Creative energy also came from a surfing sculpture in Huntington Beach, and from nearly 30 years worth of surfing magazines that Antichevich says he keeps in near-mint condition at his Hemet home.
Antichevich said he builds his own surfboards and also works at a foundry and teaches sculpture and ceramics at Mount San Jacinto College in Southwest Riverside County.
He said his favorite place to surf is immediately west of the sculpture installation. His first experience in the ocean was as a boy at Moonlight Beach.
During talks with his clients, Antichevich said he proposed creating a representation of Rob Machado, a professional surfer and Cardiff native.
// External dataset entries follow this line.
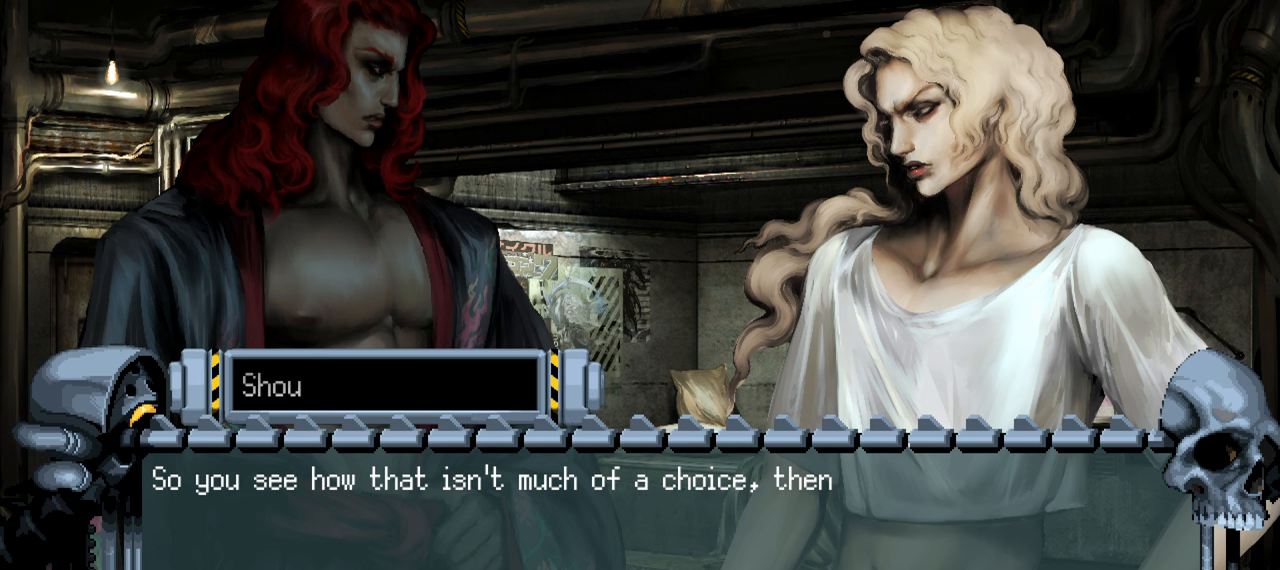
{"buttons": [], "left_stick": "center", "right_stick": "center", "events": []}
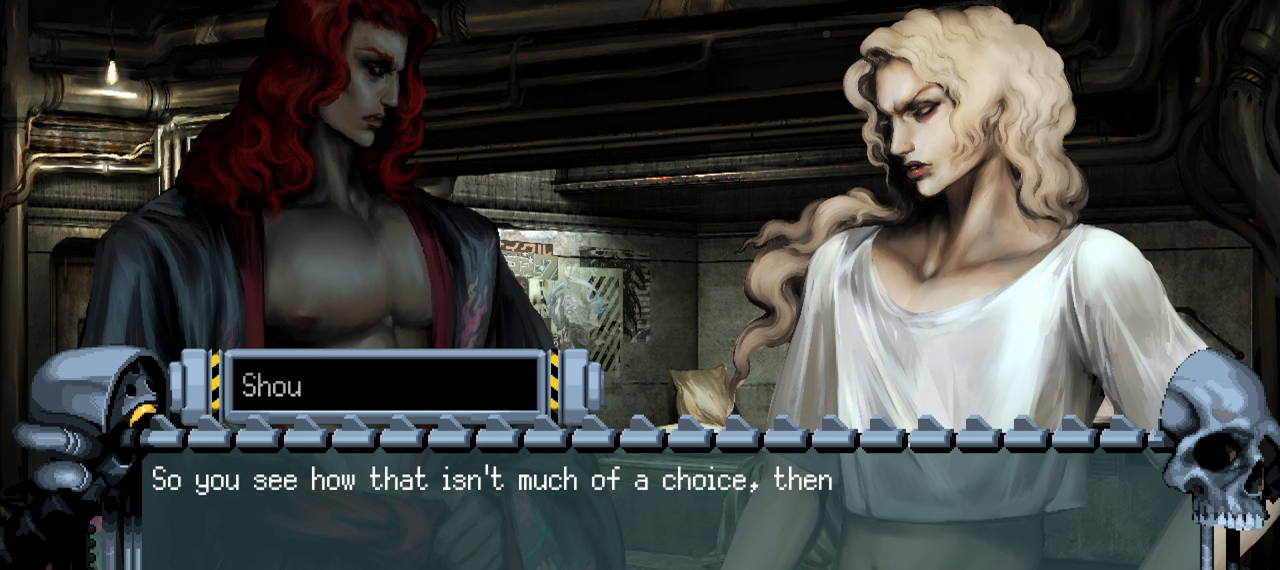
{"buttons": [], "left_stick": "center", "right_stick": "center", "events": []}
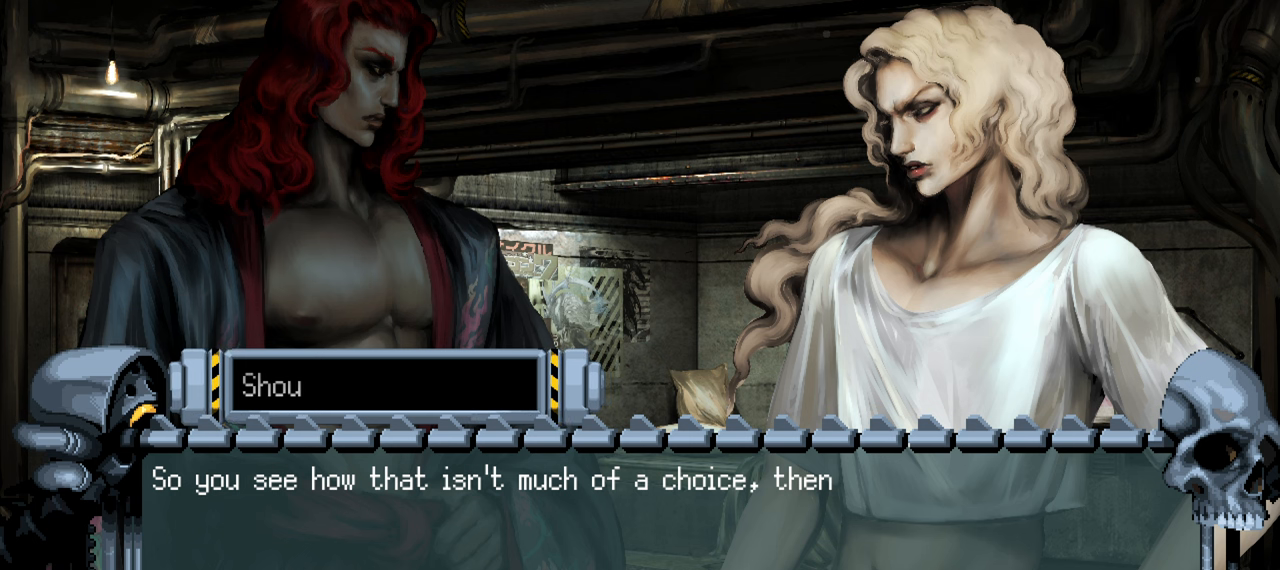
{"buttons": [], "left_stick": "center", "right_stick": "center", "events": []}
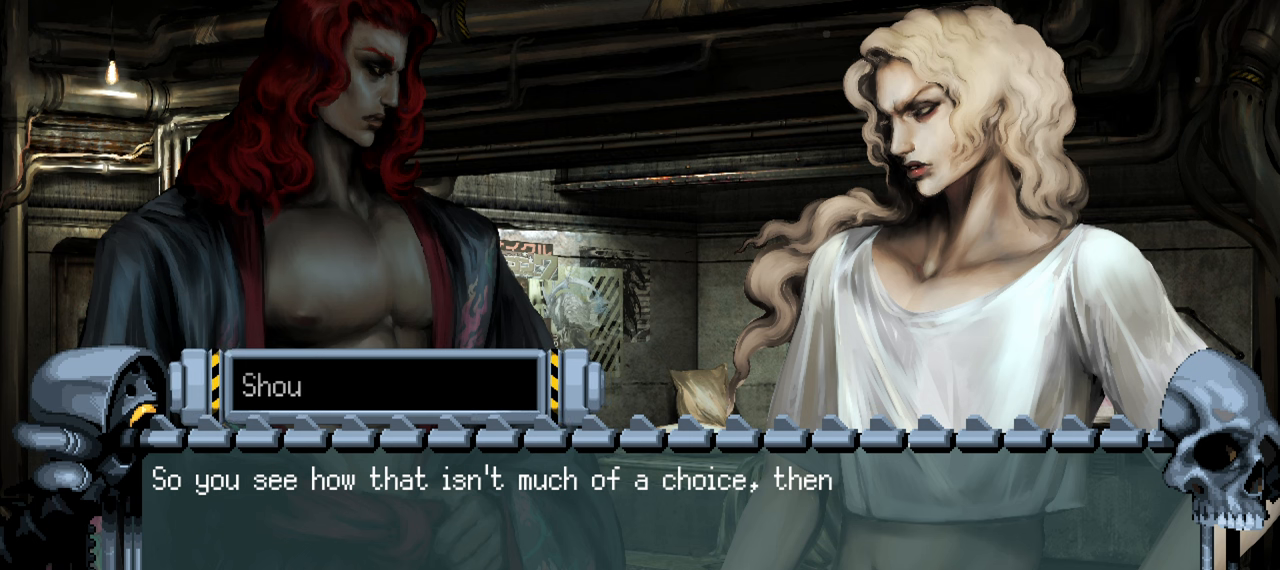
{"buttons": ["CROSS"], "left_stick": "center", "right_stick": "center", "events": [[367, "CROSS", "down"]]}
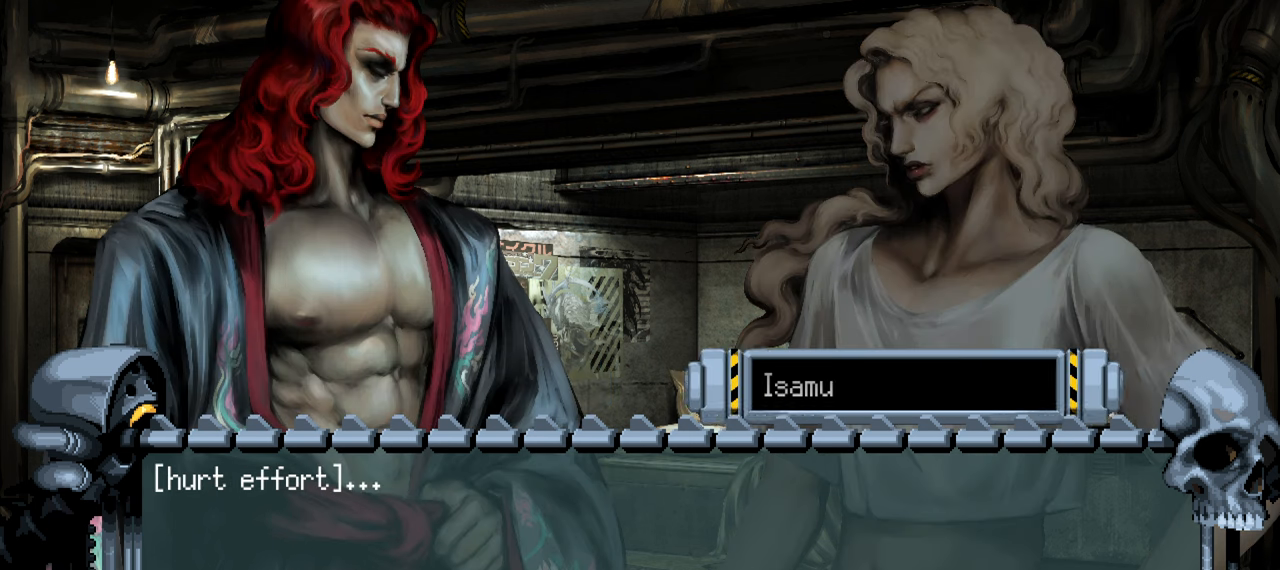
{"buttons": [], "left_stick": "center", "right_stick": "center", "events": [[50, "CROSS", "up"]]}
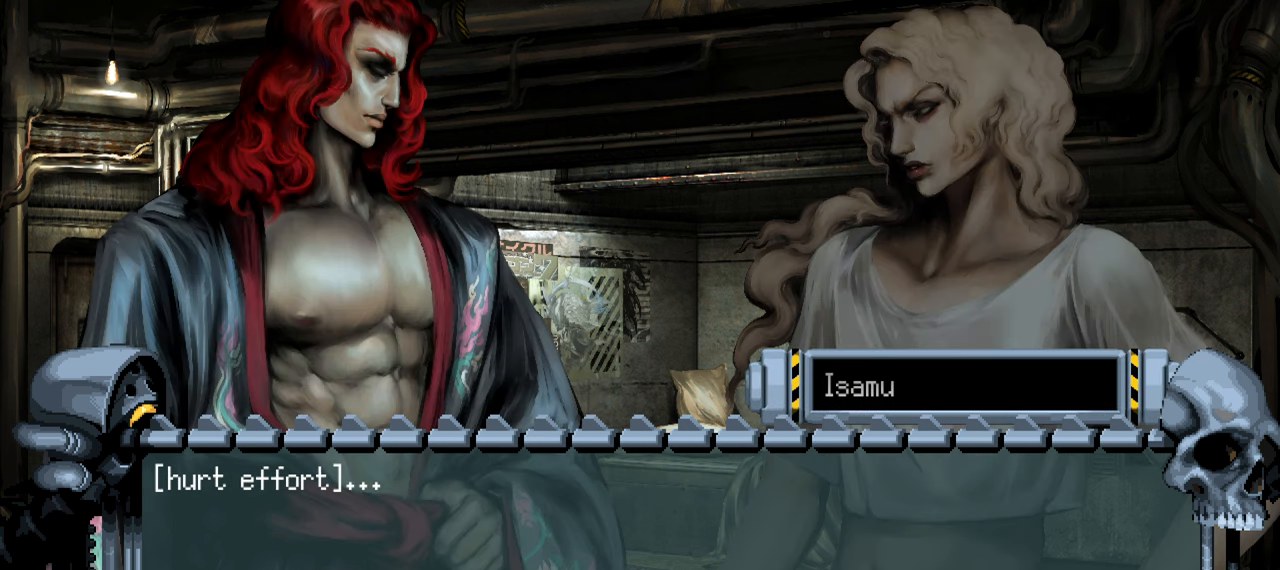
{"buttons": [], "left_stick": "center", "right_stick": "center", "events": []}
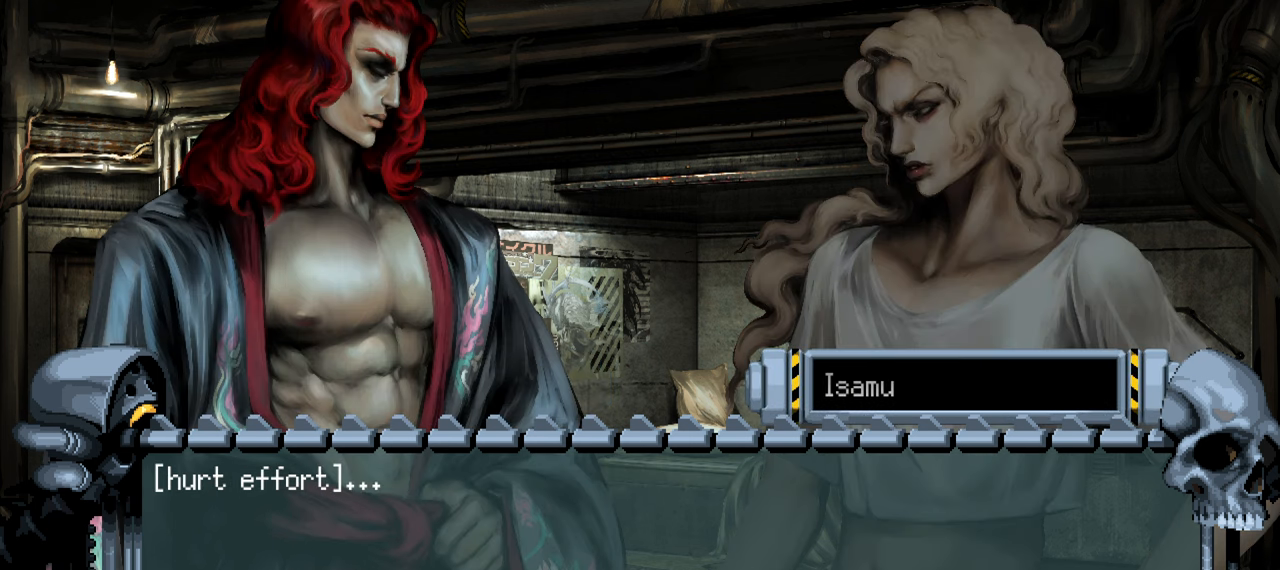
{"buttons": [], "left_stick": "center", "right_stick": "center", "events": [[150, "R1", "down"], [200, "R1", "up"], [217, "CROSS", "down"], [400, "CROSS", "up"]]}
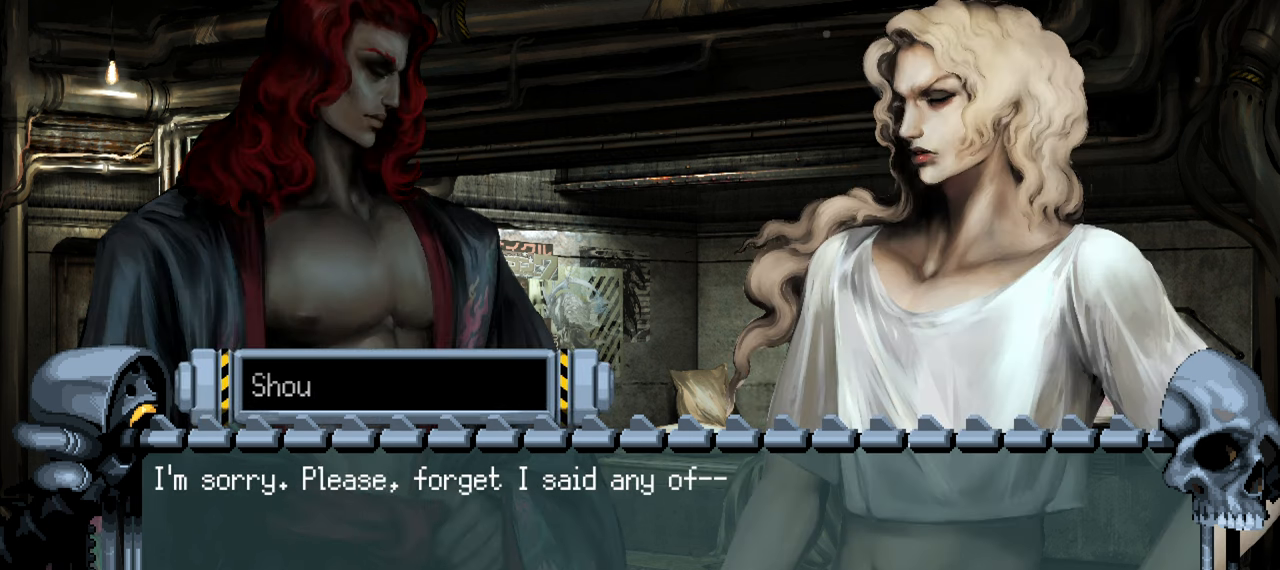
{"buttons": [], "left_stick": "center", "right_stick": "center", "events": []}
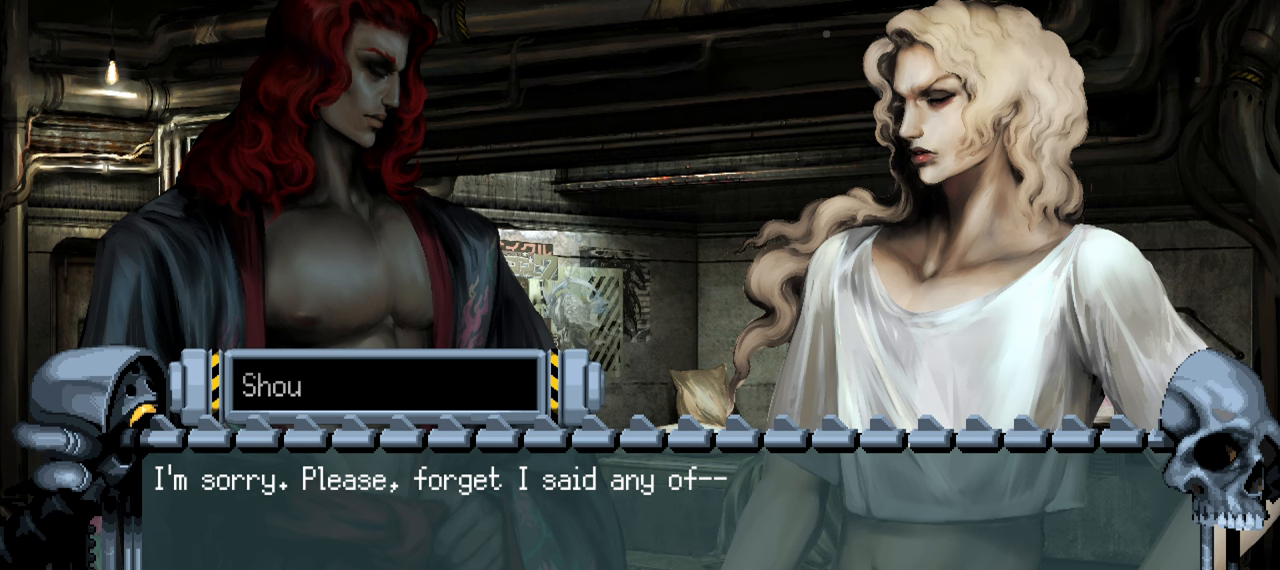
{"buttons": [], "left_stick": "center", "right_stick": "center", "events": []}
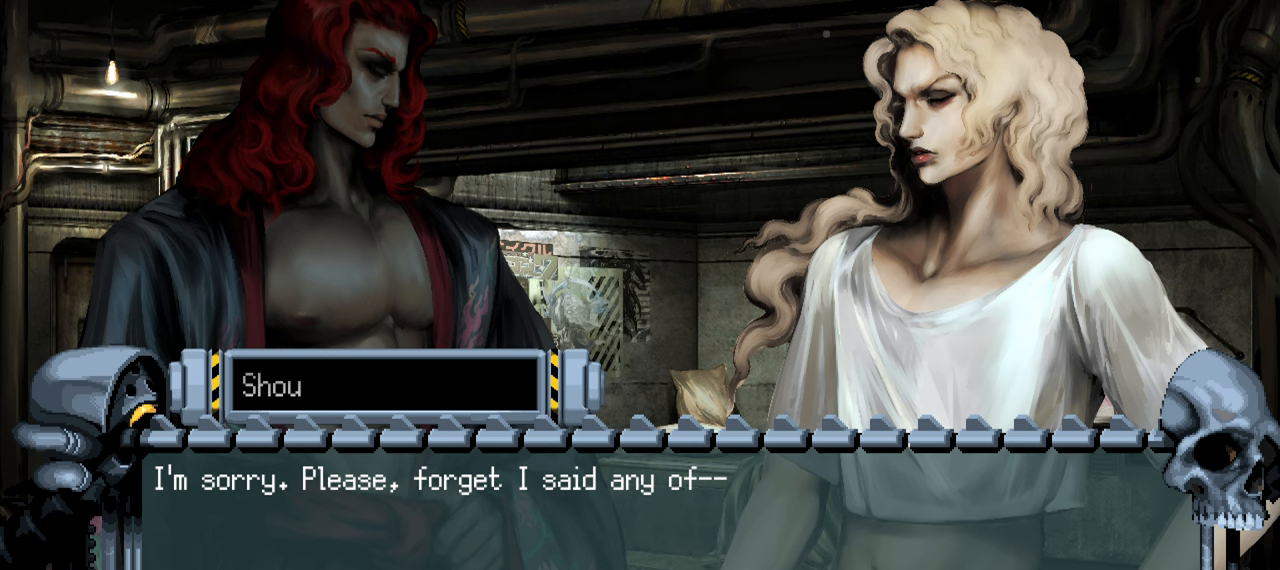
{"buttons": [], "left_stick": "center", "right_stick": "center", "events": []}
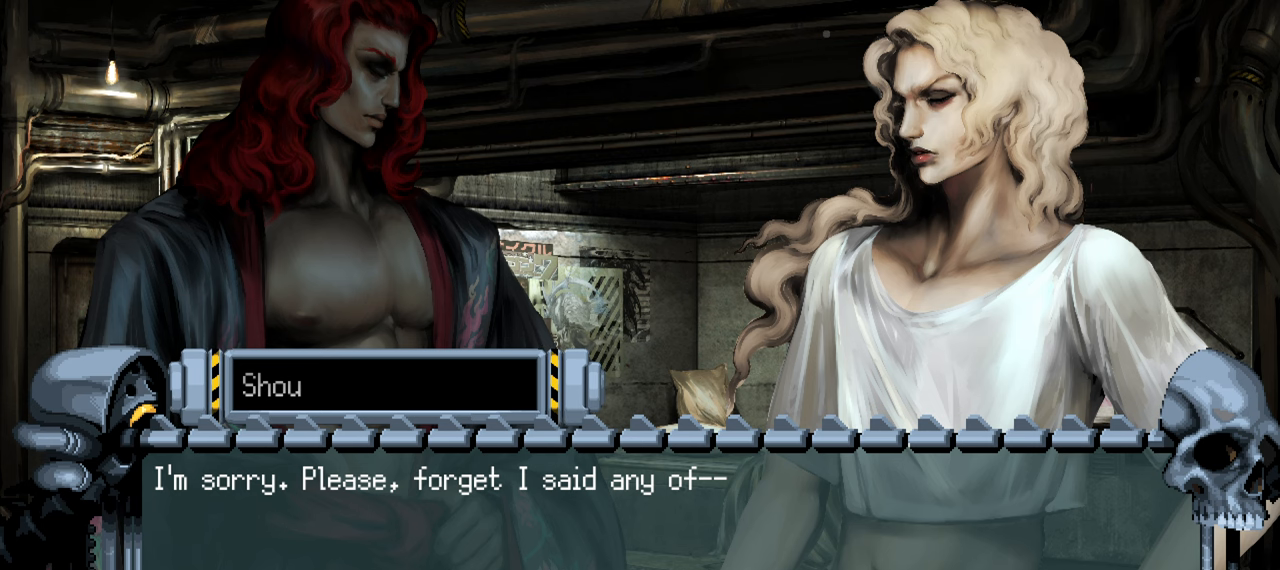
{"buttons": [], "left_stick": "center", "right_stick": "center", "events": []}
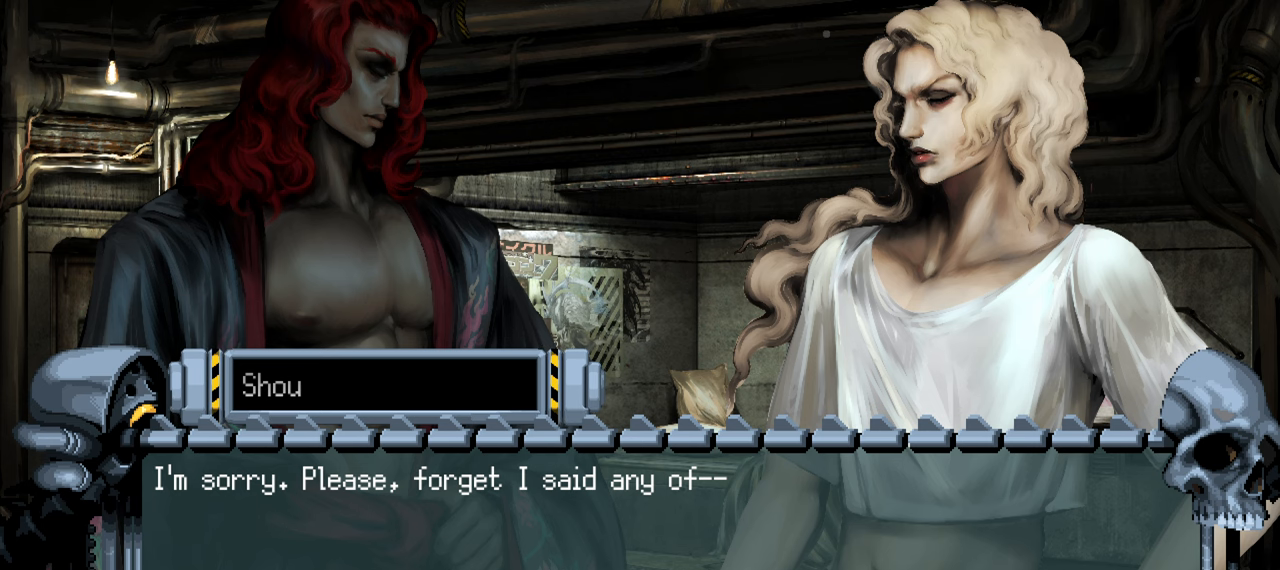
{"buttons": [], "left_stick": "center", "right_stick": "center", "events": []}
“We never focused on having a super-athlete on a surfboard in top physical condition cresting a wave,” said Michael Clark of the Cardiff Botanical Society.
The artist and his clients also debated whether the surfer should be a female or whether the surfer should be shown riding a longboard. Antichevich said he wanted to sculpt a female surfer and that such a piece would be the first of its kind.
“We wanted to address the everyday guy on a surfboard,” Clark said. “We also wanted not a complacent or docile or pensive surfer standing on the beach but something close to an action shot, something with a sense of passion to it.”
Scott Bass, a Cardiff resident and senior online editor for Surfer Magazine, said he doesn’t see that passion.
“It’s a bummer it’s this kid who looks like he’s falling,” Bass said.
Danny Salzhandler, a sculptor and president of the 101 Artists Colony who served on the botanical society’s sculpture committee, had a different take.
“What I get out of it is a young surfer in the process of learning the craft,” he said. “I think he did a really great job with all the detail he put into it. It’s just a shame it didn’t get better received by the people it was made to represent.”
Antichevich said he understands that public art is controversial but he never expected such a negative reaction.
“I didn’t think it’d be like this,” he said. “I didn’t think that everyone would not understand the move. I didn’t think it would be this bad.”